Set down the data again exactly. Pictures are not part of the copy.

**Entries supplied**

____

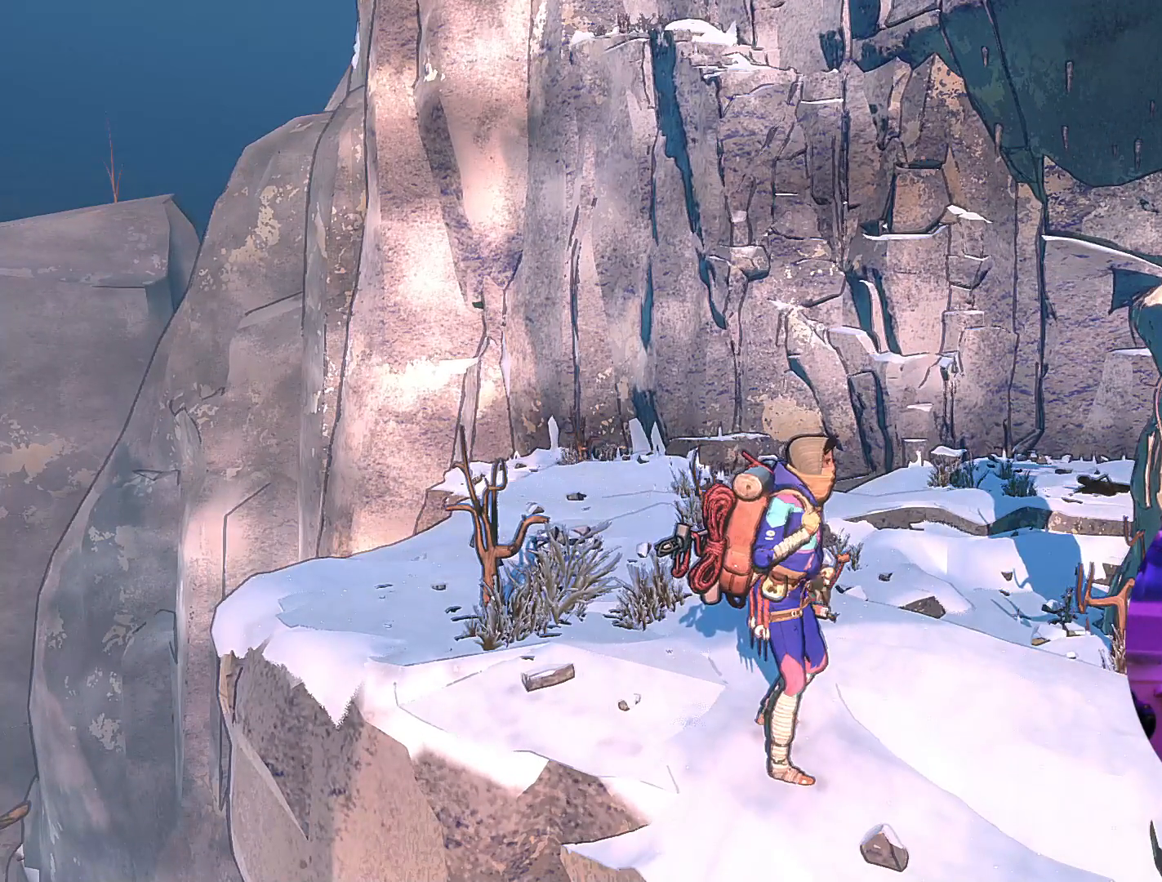
{"buttons": [], "left_stick": "right", "right_stick": "center", "events": []}
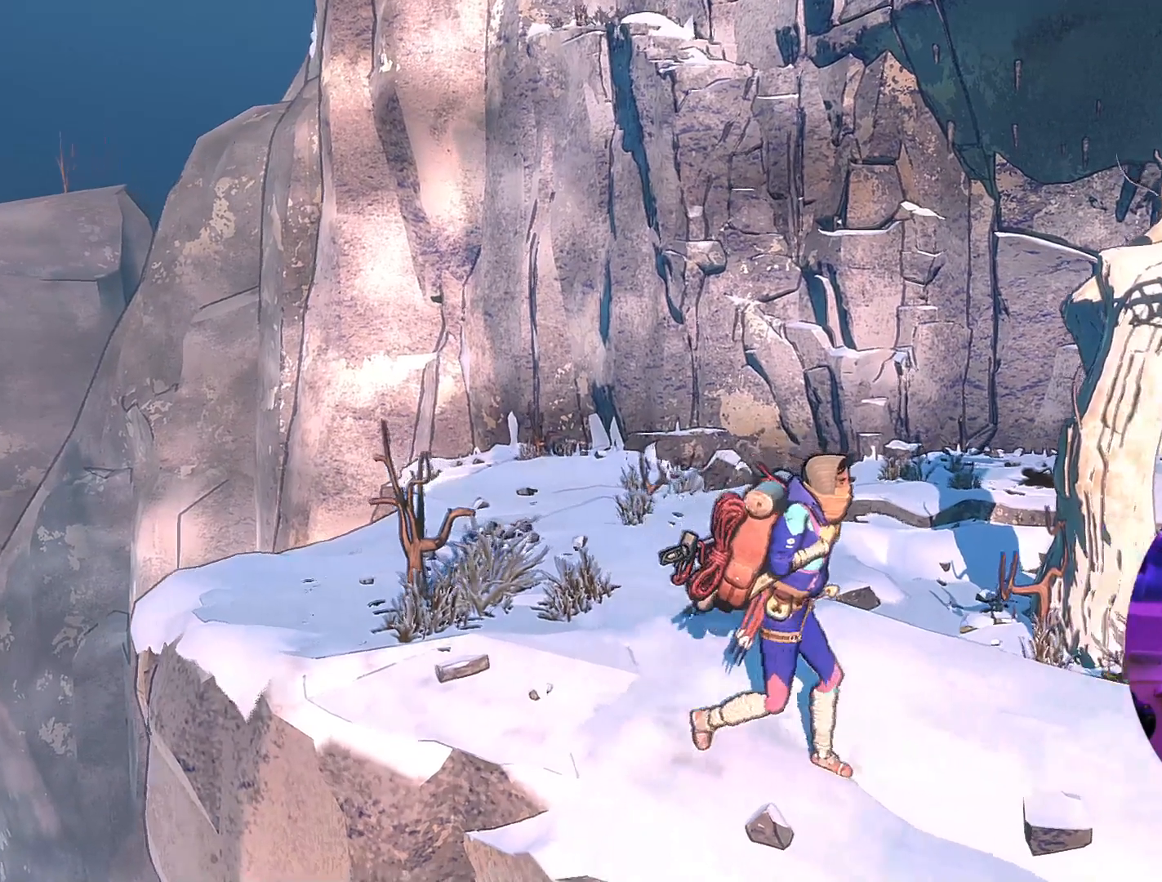
{"buttons": [], "left_stick": "right", "right_stick": "center", "events": []}
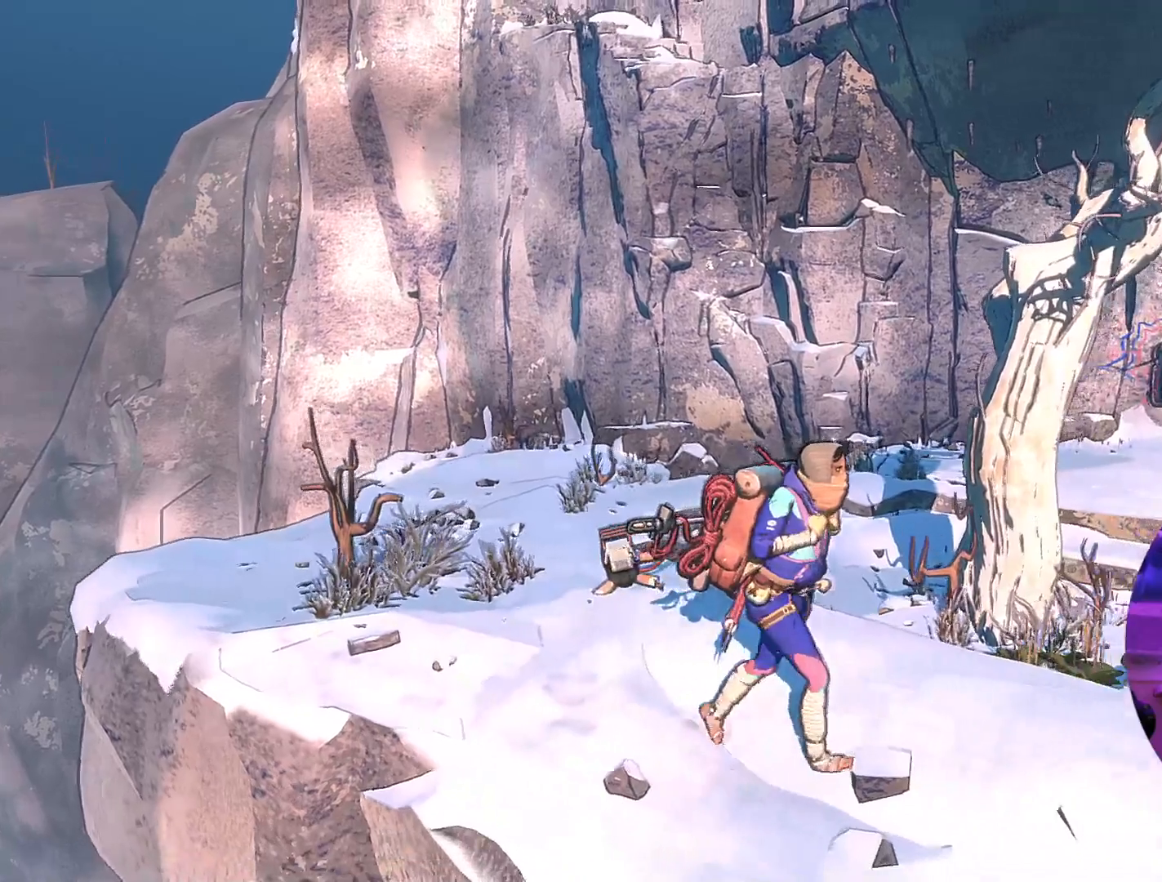
{"buttons": [], "left_stick": "right", "right_stick": "right", "events": [[367, "right_stick", "right"]]}
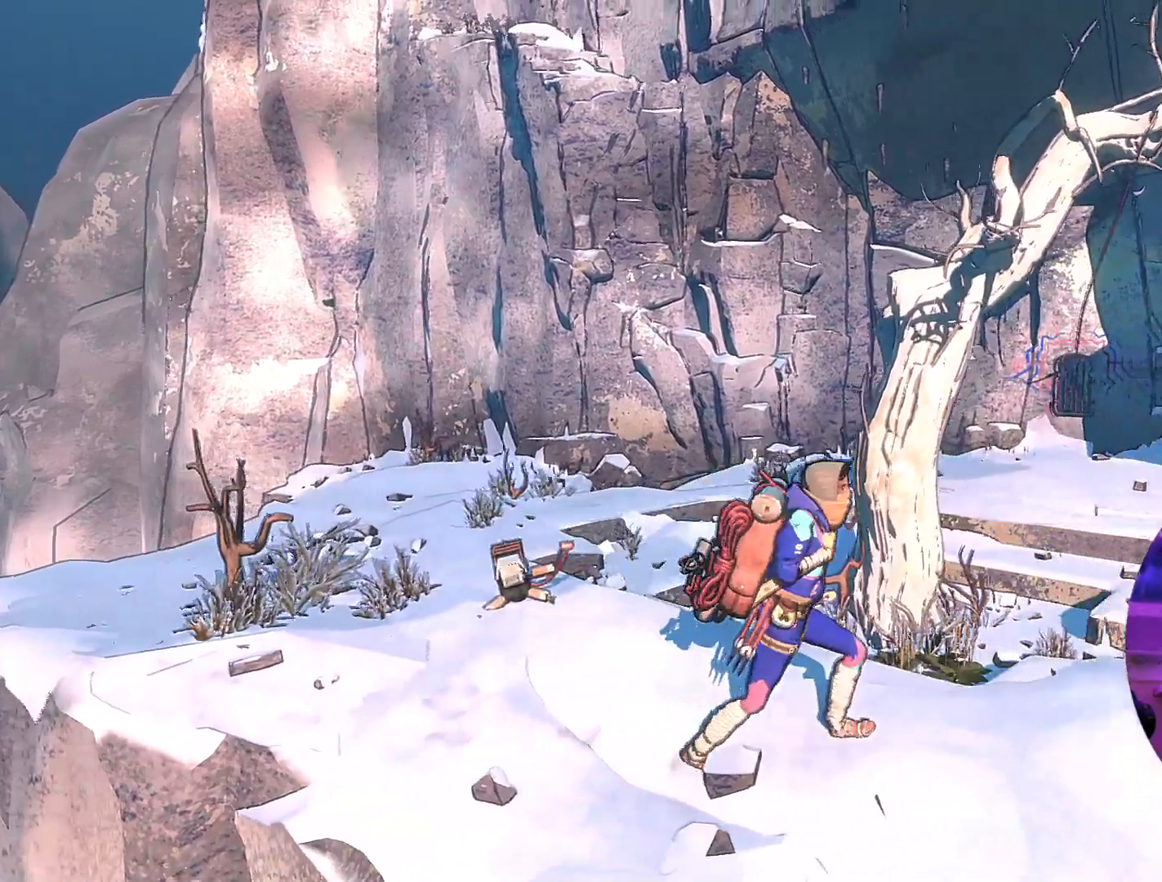
{"buttons": [], "left_stick": "right", "right_stick": "down", "events": [[367, "right_stick", "down"]]}
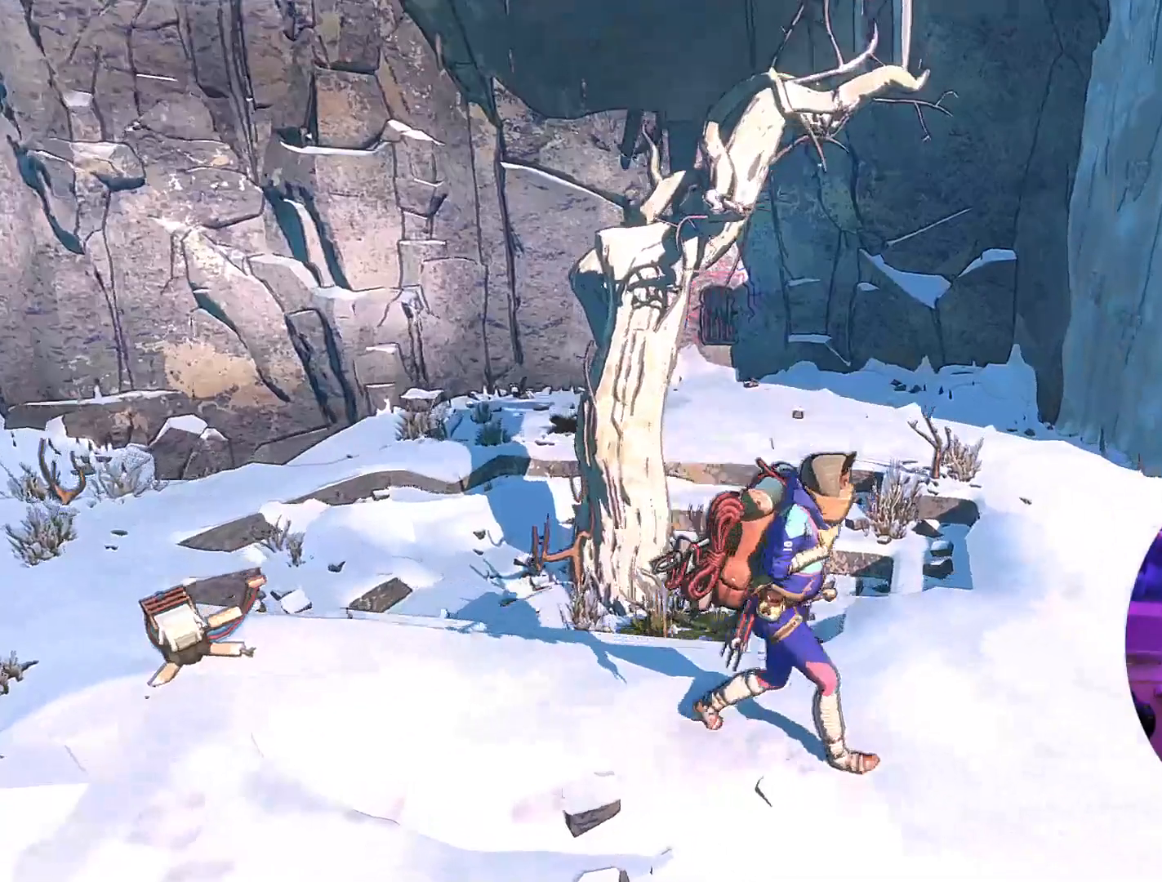
{"buttons": [], "left_stick": "right", "right_stick": "center", "events": [[317, "right_stick", "center"]]}
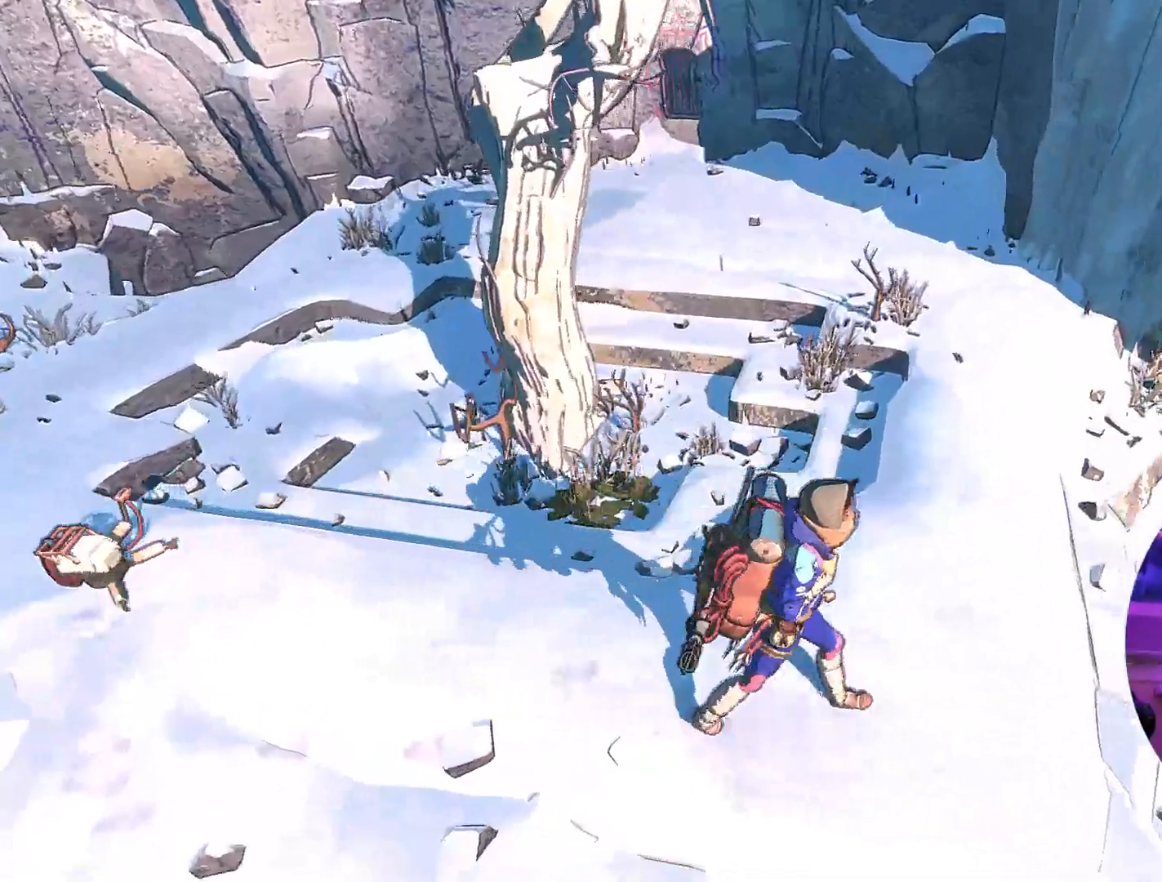
{"buttons": [], "left_stick": "right", "right_stick": "left", "events": [[317, "right_stick", "left"]]}
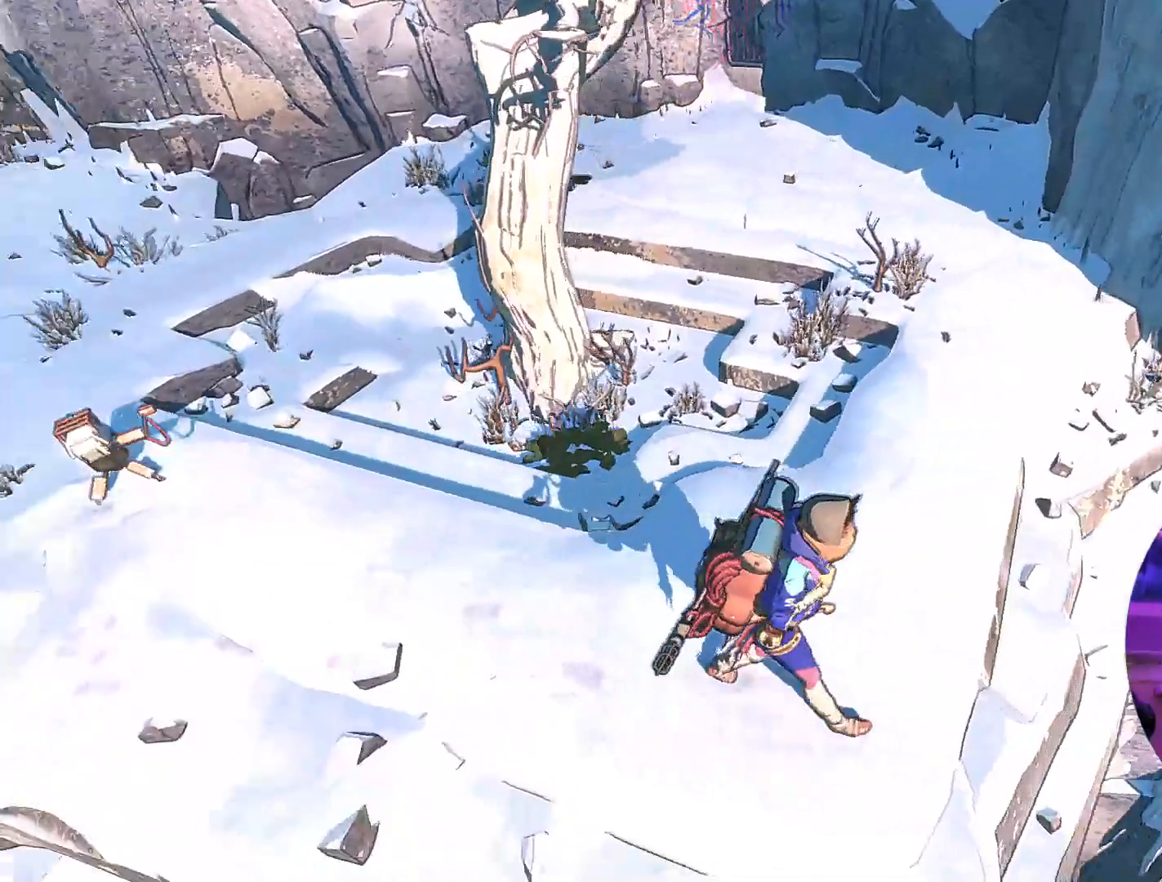
{"buttons": [], "left_stick": "center", "right_stick": "down", "events": [[283, "left_stick", "down-right"], [350, "right_stick", "down-left"], [467, "left_stick", "center"], [483, "right_stick", "down"]]}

____

**The completed task**
{"buttons": [], "left_stick": "right", "right_stick": "center", "events": []}
{"buttons": [], "left_stick": "right", "right_stick": "center", "events": []}
{"buttons": [], "left_stick": "right", "right_stick": "right", "events": [[367, "right_stick", "right"]]}
{"buttons": [], "left_stick": "right", "right_stick": "down", "events": [[367, "right_stick", "down"]]}
{"buttons": [], "left_stick": "right", "right_stick": "center", "events": [[317, "right_stick", "center"]]}
{"buttons": [], "left_stick": "right", "right_stick": "left", "events": [[317, "right_stick", "left"]]}
{"buttons": [], "left_stick": "center", "right_stick": "down", "events": [[283, "left_stick", "down-right"], [350, "right_stick", "down-left"], [467, "left_stick", "center"], [483, "right_stick", "down"]]}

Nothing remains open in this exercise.